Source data
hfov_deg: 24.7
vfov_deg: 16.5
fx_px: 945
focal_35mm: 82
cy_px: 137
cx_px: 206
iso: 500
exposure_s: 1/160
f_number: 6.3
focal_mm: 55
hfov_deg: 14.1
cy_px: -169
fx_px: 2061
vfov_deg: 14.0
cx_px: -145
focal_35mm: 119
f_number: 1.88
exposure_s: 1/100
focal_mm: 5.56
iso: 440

* * *

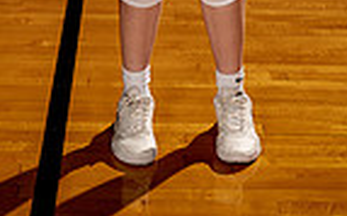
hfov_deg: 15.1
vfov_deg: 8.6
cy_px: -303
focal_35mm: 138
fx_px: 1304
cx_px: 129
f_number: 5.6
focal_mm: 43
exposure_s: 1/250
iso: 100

*PROBLEM DETAILS*. Take the records above and return, word for word, only the lines that fall from the line with "hfov_deg: 24.7" to the line with "focal_mm: 5.56", both of them included.

*TASK RESULT*.
hfov_deg: 24.7
vfov_deg: 16.5
fx_px: 945
focal_35mm: 82
cy_px: 137
cx_px: 206
iso: 500
exposure_s: 1/160
f_number: 6.3
focal_mm: 55
hfov_deg: 14.1
cy_px: -169
fx_px: 2061
vfov_deg: 14.0
cx_px: -145
focal_35mm: 119
f_number: 1.88
exposure_s: 1/100
focal_mm: 5.56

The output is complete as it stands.